Queue maintain falls in an infinite recursive loop - preventing all jobs to be executed

    • Icon: Bug Bug
    • Resolution: Fixed
    • Icon: Critical Critical
    • core
    • 2.375, 2.361.4

      Issue

      After upgrading from 2.340(jdk8 image) to 2.372(jdk11 image), just after stargin Jenkins, the Queue maintain gets into an infinite recursive loop and throws a stackoverflow, rendering the Queue unusable (jobs can't run).

      Same scenario occurred twice in prod. Everything was fine during tests but obviously without the same jobs in the Queue.

      Hypothesis on the cause

      This looks like very much an edge-case not caught by the tests and validations of this change, JENKINS-68780 - https://github.com/jenkinsci/jenkins/pull/6675, which was introduced in 2.361

      We do have the priority-sorter-plugin that could be interfering with the Queue, but I verified and the Blocking Items are all traversed anyway in AbstractProject

      Technical explanation

      Prerequisites

      • Job has blockBuildWhenDownstreamBuilding or blockBuildWhenUpstreamBuilding enabled
      • Job is blocked without an assigned BlockedItem.causeOfBlockage (null)
        I cannot yet explain how the BlockedItem.causeOfBlockage was null. I'm still investigation on that.

        **
      • However, it's clearly supported as I could see that null BlockedItem.causeOfBlockage is supported in the code but causes the infinite loop since the mentioned modification
        • UPDATE 2022-10-17: It doesn't change the fact that null causeOfBlockage is supported, but here are where it could emanate from:
          • Restored from the Queue.xml at startup
          • Instantiated indirectly
          • A plugin
          • Another mechanism?

      Issue comes from the fact that BlockedItem.causeOfBlockage can be null. This has been validated with a heap dump

      Cleaned up Call chain leading to the issue (reconstituted)

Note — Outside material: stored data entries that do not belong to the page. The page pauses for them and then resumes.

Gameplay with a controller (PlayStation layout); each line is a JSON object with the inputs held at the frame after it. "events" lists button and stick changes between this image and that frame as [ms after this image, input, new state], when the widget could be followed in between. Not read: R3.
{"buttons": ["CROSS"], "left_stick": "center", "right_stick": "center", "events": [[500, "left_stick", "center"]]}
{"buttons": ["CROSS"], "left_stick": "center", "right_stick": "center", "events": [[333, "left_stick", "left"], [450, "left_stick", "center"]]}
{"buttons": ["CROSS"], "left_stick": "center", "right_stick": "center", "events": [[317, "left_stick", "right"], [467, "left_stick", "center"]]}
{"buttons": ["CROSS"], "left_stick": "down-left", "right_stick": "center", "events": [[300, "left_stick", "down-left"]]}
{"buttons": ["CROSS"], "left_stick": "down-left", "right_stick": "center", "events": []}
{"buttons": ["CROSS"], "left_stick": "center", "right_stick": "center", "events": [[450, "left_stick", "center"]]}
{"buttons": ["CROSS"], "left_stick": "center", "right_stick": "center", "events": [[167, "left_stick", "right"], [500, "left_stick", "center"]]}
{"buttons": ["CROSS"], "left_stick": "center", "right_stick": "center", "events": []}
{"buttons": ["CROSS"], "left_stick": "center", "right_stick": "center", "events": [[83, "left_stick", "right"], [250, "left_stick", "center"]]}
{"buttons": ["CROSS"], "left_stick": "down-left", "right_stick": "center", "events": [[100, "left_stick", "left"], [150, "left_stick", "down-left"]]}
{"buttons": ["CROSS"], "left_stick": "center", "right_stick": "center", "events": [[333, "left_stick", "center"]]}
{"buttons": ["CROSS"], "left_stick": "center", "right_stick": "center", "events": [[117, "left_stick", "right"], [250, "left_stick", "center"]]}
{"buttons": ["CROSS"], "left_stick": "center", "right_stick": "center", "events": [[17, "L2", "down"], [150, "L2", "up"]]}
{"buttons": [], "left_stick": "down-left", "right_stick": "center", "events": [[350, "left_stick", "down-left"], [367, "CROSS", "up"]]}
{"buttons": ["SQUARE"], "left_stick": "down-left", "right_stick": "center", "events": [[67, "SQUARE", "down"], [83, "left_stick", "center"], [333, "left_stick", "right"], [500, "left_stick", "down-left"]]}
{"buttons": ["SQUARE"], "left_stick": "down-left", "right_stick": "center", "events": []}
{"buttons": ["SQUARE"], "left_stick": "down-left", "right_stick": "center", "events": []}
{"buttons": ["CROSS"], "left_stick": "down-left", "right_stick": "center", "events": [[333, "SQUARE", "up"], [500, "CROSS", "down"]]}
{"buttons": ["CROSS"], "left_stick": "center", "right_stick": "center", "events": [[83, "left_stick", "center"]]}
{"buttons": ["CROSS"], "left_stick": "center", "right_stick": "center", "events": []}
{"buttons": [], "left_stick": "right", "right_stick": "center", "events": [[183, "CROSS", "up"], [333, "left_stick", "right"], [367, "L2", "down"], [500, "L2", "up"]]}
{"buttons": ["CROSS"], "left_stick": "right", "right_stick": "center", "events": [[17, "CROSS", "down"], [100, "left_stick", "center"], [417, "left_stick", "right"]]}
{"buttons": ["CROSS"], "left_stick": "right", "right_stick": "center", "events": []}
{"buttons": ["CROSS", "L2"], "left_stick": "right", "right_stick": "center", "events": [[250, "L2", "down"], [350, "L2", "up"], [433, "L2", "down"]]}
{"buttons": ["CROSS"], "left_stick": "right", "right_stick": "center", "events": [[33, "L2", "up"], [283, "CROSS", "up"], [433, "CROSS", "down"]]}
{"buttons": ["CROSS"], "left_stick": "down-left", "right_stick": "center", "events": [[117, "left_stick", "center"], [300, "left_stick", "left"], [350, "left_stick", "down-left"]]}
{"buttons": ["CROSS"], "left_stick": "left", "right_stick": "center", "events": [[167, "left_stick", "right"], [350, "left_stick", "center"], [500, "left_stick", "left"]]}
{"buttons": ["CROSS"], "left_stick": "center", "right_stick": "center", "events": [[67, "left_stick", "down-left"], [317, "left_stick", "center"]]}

      There must be a null BlockedItem.causeOfBlockage

      // Read from bottom to top like a stacktrace
      
      -- Again, and so on
      
      hudson.model.Qeueue$BlockedItem.getCauseOfBlockage(Queue.java:2630) [This is where the null causeOfBlockage is important]
      hudson.model.AbstractProject.getBuildingUpstream(AbtractProject.java:1143)
      hudson.model.AbstractProject.getCauseOfBlockage(AbtractProject.java:1094)
      hudson.model.Queue.getCauseOfBlockageForTask(Queue.java:1240)
      hudson.model.Queue.getCauseOfBlockageForItem(Queue.java:1197) 
      
      -- Another recursion of the loop
      
      hudson.model.Qeueue$BlockedItem.getCauseOfBlockage(Queue.java:2630) [This is where the null causeOfBlockage is important]
      hudson.model.AbstractProject.getBuildingUpstream(AbtractProject.java:1143)
      hudson.model.AbstractProject.getCauseOfBlockage(AbtractProject.java:1094)
      hudson.model.Queue.getCauseOfBlockageForTask(Queue.java:1240)
      hudson.model.Queue.getCauseOfBlockageForItem(Queue.java:1197)
       
      -- Start of infinite recursive loop
      
      hudson.model.Queue.maintain(Queue.java:1539)
      
      -- Starts here

      Here's the real stack trace of the stackoverflow

       

      {"thread_name":"jenkins.util.Timer [#1]","message":"Timer task hudson.model.Queue$MaintainTask@73873351 failed","timestamp":"2022-10-12 23:26:54.557","level":"SEVERE","mdc":{},"container":"master","logger_name":"hudson.triggers.SafeTimerTask","source_host":"bdbf33cd8b7c","exception_class":"java.lang.StackOverflowError","stacktrace":"java.lang.StackOverflowError
       at hudson.model.AbstractProject.getCauseOfBlockage(AbstractProject.java:1077)
       at hudson.model.Queue.getCauseOfBlockageForTask(Queue.java:1240)
       at hudson.model.Queue.getCauseOfBlockageForItem(Queue.java:1197)
       at hudson.model.Queue$BlockedItem.getCauseOfBlockage(Queue.java:2630)
       at hudson.model.AbstractProject.getBuildingUpstream(AbstractProject.java:1143)
       at hudson.model.AbstractProject.getCauseOfBlockage(AbstractProject.java:1094)
       at hudson.model.Queue.getCauseOfBlockageForTask(Queue.java:1240)
       at hudson.model.Queue.getCauseOfBlockageForItem(Queue.java:1197)
       at hudson.model.Queue$BlockedItem.getCauseOfBlockage(Queue.java:2630)
       at hudson.model.AbstractProject.getBuildingUpstream(AbstractProject.java:1143)
       at hudson.model.AbstractProject.getCauseOfBlockage(AbstractProject.java:1094)
       at hudson.model.Queue.getCauseOfBlockageForTask(Queue.java:1240)
       at hudson.model.Queue.getCauseOfBlockageForItem(Queue.java:1197)
       at hudson.model.Queue$BlockedItem.getCauseOfBlockage(Queue.java:2630)
       at hudson.model.AbstractProject.getBuildingUpstream(AbstractProject.java:1143)
       at hudson.model.AbstractProject.getCauseOfBlockage(AbstractProject.java:1094)
       at hudson.model.Queue.getCauseOfBlockageForTask(Queue.java:1240)
       at hudson.model.Queue.getCauseOfBlockageForItem(Queue.java:1197)
       at hudson.model.Queue$BlockedItem.getCauseOfBlockage(Queue.java:2630)
      
      And it goes on and on and on... until stackoverflow

       

          [JENKINS-69850] Queue maintain falls in an infinite recursive loop - preventing all jobs to be executed

          Will this make it into the LTS version? Because LTS is affected...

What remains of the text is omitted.